All the overseas Chinese students, and students studying Chinese culture and language turned up. There was not an empty seat in the lecture theatre. From their expressions and their applause, she knew that they understood Drowning , and her. It was no doubt the first time they had had a Chinese author come to lecture them on Chinese literature here in this rural backwater. Most Americans imagined that Chinese were like the people in Zhang Yimou’s films, the women tottering along on bound feet, the men smoking opium, or dressed in baggy trousers, herding their animals on the loess plateau. This ordinary-looking Chinese woman gave them a very different view of China. The world of Chinese intellectuals and scholars had been closed off to the rest of the world since the 1930s. The rulers of New China had been extremely hostile to the educated class, targeting them in one movement after another. By the modern era, there were no traces left of the moral principles of China’s ancient scholars.
Tianyi often lay awake worrying about what kind of race the Chinese would turn into if things carried on like this. Over the centuries, most of those loyal officials brave enough to criticise their superiors to their faces had been punished with death while those who were lucky enough to escape that fate were subjected to one calamity after another. That just left sycophants prepared to work the system. A whole people had been bled dry of the quality of loyalty. Zheng was one of a kind and, by sheer good luck, had managed to survive, but only by risking his life and staring death in the face. She felt as if her heart was breaking.
From the day when she first trod on the soil of the United States of America, she had been searching for Zheng. All she knew was that he was on the East Coast, nothing more than that.
The evening of the lecture, Ke mysteriously pulled her to one side and said in a low voice: ‘I’ve been thinking today of…of trying to get your sister on side. What do you reckon?’ Tianyi almost laughed out loud: Ke’s jokey way of putting things surely concealed a deep insecurity. She said offhandedly: ‘Do you think it’ll work?’ Ke eyed her uncertainly. ‘You know, my sister is pretty much immune to being “got on side”,’ she went on. Ke’s thick eyebrows clumped together in a frown, and she softened: ‘From what I know of my sister, she’s someone who goes for spontaneity, so the less you plan it, the better the results will be.’
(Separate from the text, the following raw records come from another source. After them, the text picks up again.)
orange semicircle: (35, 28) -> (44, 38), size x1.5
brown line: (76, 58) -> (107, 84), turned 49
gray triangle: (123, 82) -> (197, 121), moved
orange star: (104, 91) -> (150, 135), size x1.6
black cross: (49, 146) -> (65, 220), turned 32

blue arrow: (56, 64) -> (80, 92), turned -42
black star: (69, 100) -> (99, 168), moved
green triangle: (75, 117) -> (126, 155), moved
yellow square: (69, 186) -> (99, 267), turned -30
That evening turned into a seminar on Ke’s problems. Tianyi had not realized just how serious they were. What Ke had told her was just the tip of the iceberg. Actually, he was in very deep trouble. He had started with a software company, and moved into property in the early nineties. His was probably the first real estate company on the mainland. He got himself certificated by a high-level local official who, in his words, was a ‘hyena’. And not the only one. Ke had taken on a tower block, and when it was under construction, this official was just one in a whole pack of hyenas, all busily engaged in getting their rake-off from the wealthy investor who was funding the project.
Of course, the wealthy property investor was not above a bit of wheeling and dealing himself. He only knew Ke, never having met the officials who were on the take, so it was Ke he started to put the screws on. The odd thing was that, even before she knew the facts, Tianyi’s I Ching reading had been that Ke needed to ‘wade the great river’ and start afresh. This prediction had earned Ke’s undying admiration.